# EXERCISE REQUIREMENTS:
Every record below should be repeated exactly. Omit the pictures.

===== EXTRACTED RECORDS =====

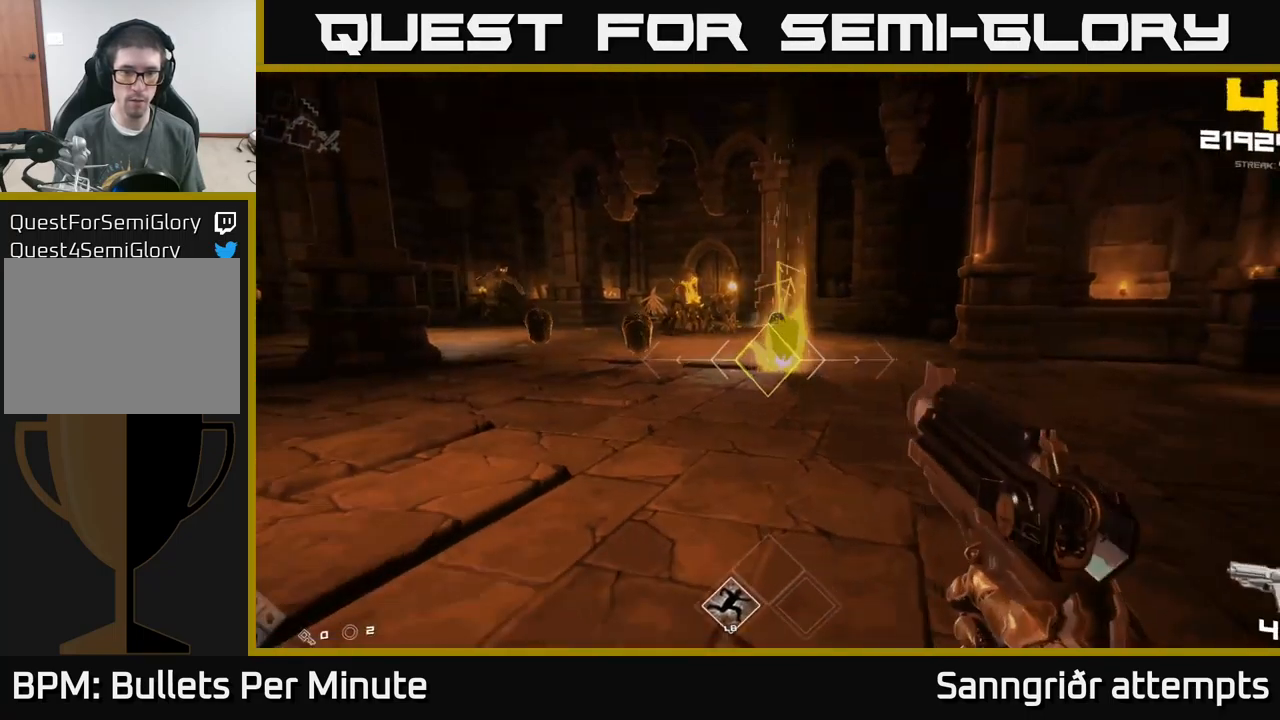
{"buttons": [], "left_stick": "down-left", "right_stick": "center", "events": [[33, "left_stick", "down-left"], [100, "right_stick", "left"], [200, "R2", "down"], [200, "right_stick", "center"], [216, "left_stick", "center"], [316, "R2", "up"], [383, "left_stick", "down-left"]]}
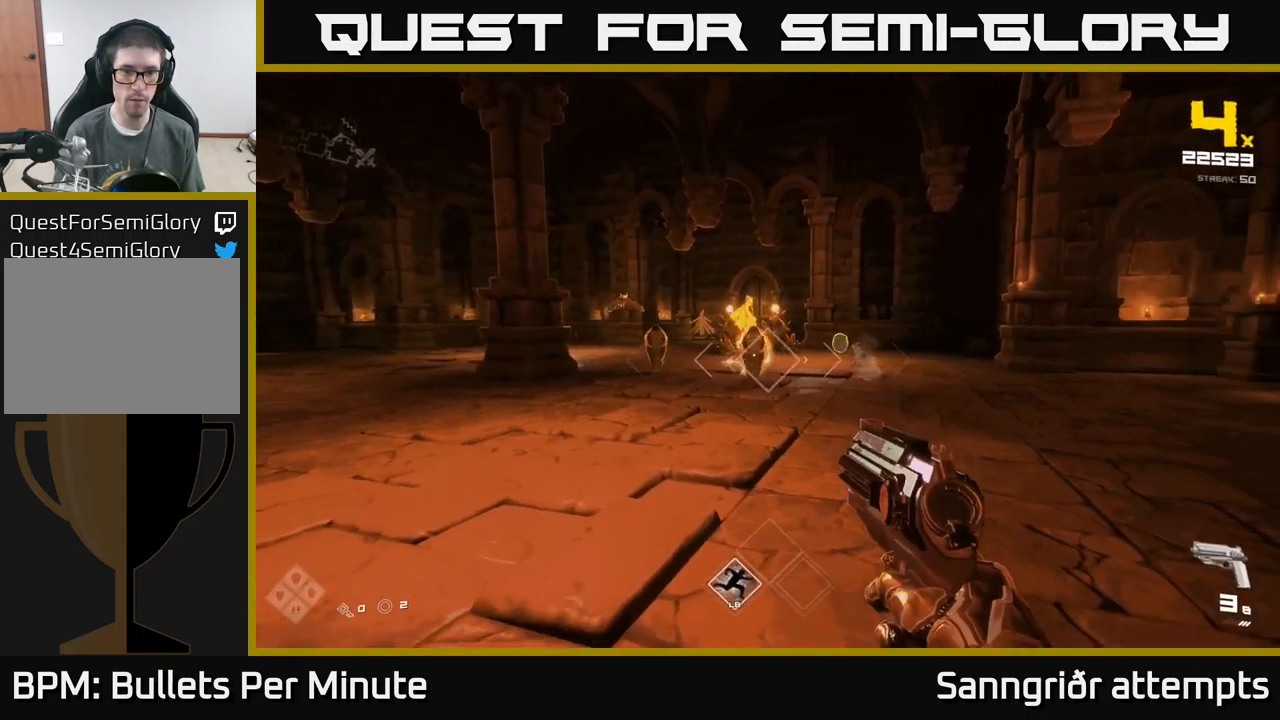
{"buttons": [], "left_stick": "down-left", "right_stick": "center", "events": [[33, "R2", "down"], [66, "left_stick", "center"], [116, "R2", "up"], [150, "left_stick", "down-left"], [333, "left_stick", "center"], [383, "R2", "down"], [417, "left_stick", "down-left"], [500, "R2", "up"]]}
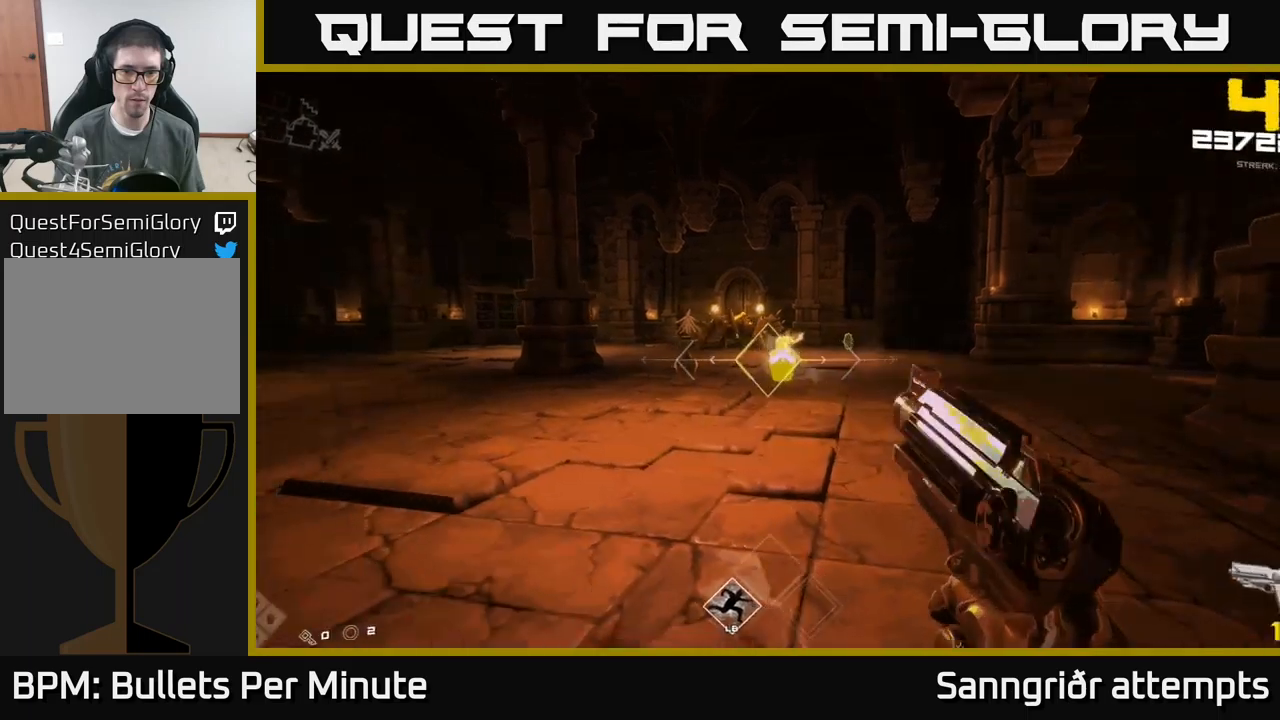
{"buttons": [], "left_stick": "down-left", "right_stick": "center", "events": [[167, "left_stick", "center"], [233, "R2", "down"], [333, "R2", "up"], [333, "left_stick", "down-left"]]}
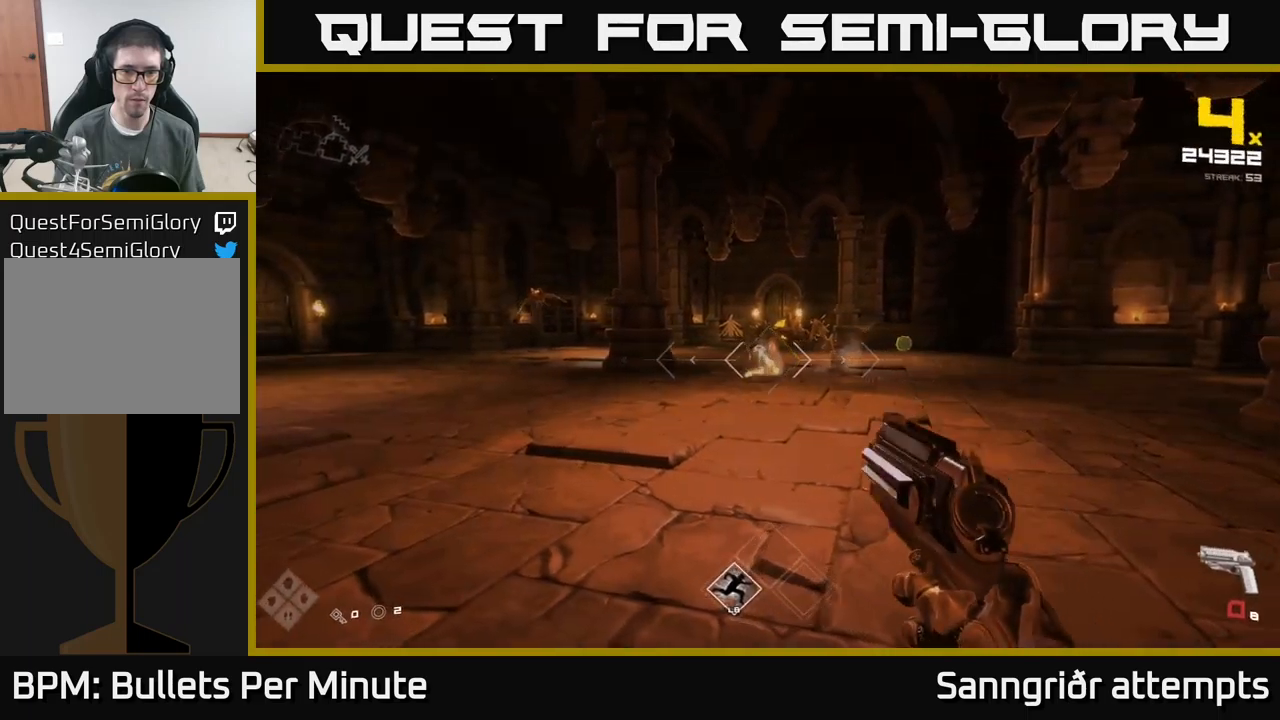
{"buttons": ["R2"], "left_stick": "center", "right_stick": "center", "events": [[33, "left_stick", "center"], [83, "R2", "down"], [150, "left_stick", "down"], [167, "R2", "up"], [317, "left_stick", "center"], [400, "R2", "down"]]}
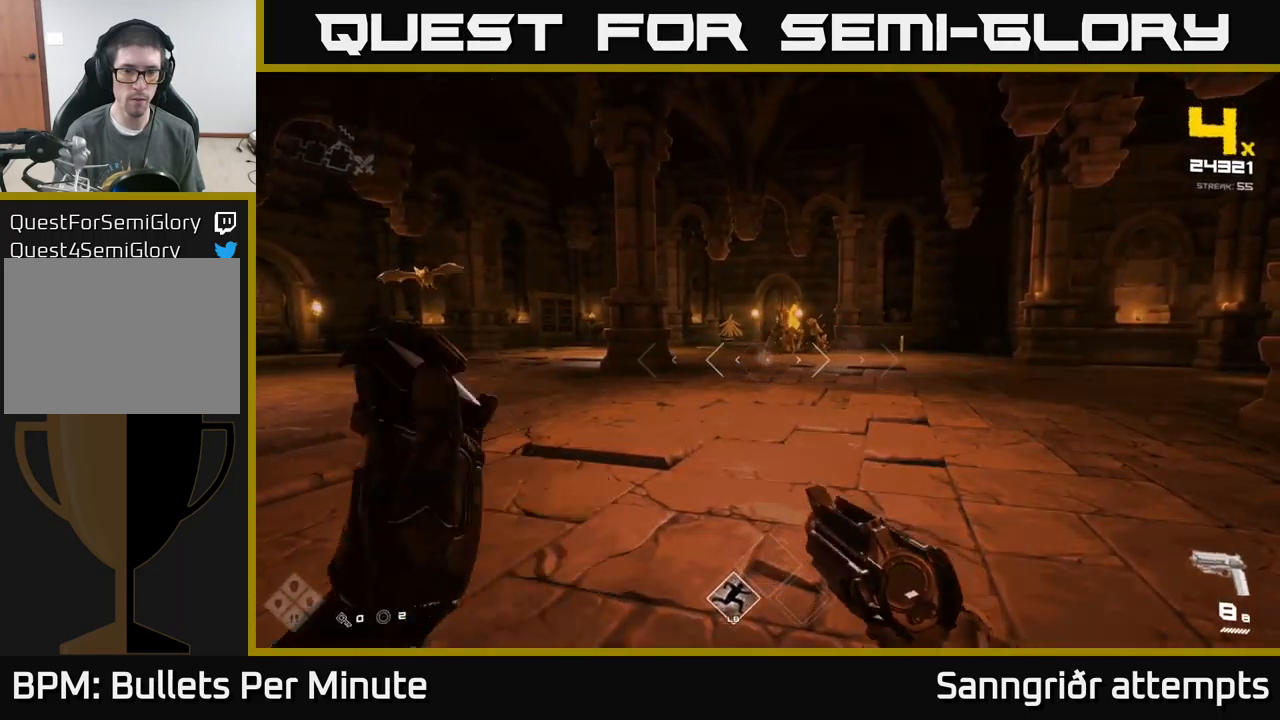
{"buttons": [], "left_stick": "right", "right_stick": "left", "events": [[17, "R2", "up"], [300, "R2", "down"], [350, "left_stick", "up-right"], [400, "R2", "up"], [433, "right_stick", "left"], [500, "left_stick", "right"]]}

=====

# ANSWER TO THE EXERCISE:
{"buttons": [], "left_stick": "down-left", "right_stick": "center", "events": [[33, "left_stick", "down-left"], [100, "right_stick", "left"], [200, "R2", "down"], [200, "right_stick", "center"], [216, "left_stick", "center"], [316, "R2", "up"], [383, "left_stick", "down-left"]]}
{"buttons": [], "left_stick": "down-left", "right_stick": "center", "events": [[33, "R2", "down"], [66, "left_stick", "center"], [116, "R2", "up"], [150, "left_stick", "down-left"], [333, "left_stick", "center"], [383, "R2", "down"], [417, "left_stick", "down-left"], [500, "R2", "up"]]}
{"buttons": [], "left_stick": "down-left", "right_stick": "center", "events": [[167, "left_stick", "center"], [233, "R2", "down"], [333, "R2", "up"], [333, "left_stick", "down-left"]]}
{"buttons": ["R2"], "left_stick": "center", "right_stick": "center", "events": [[33, "left_stick", "center"], [83, "R2", "down"], [150, "left_stick", "down"], [167, "R2", "up"], [317, "left_stick", "center"], [400, "R2", "down"]]}
{"buttons": [], "left_stick": "right", "right_stick": "left", "events": [[17, "R2", "up"], [300, "R2", "down"], [350, "left_stick", "up-right"], [400, "R2", "up"], [433, "right_stick", "left"], [500, "left_stick", "right"]]}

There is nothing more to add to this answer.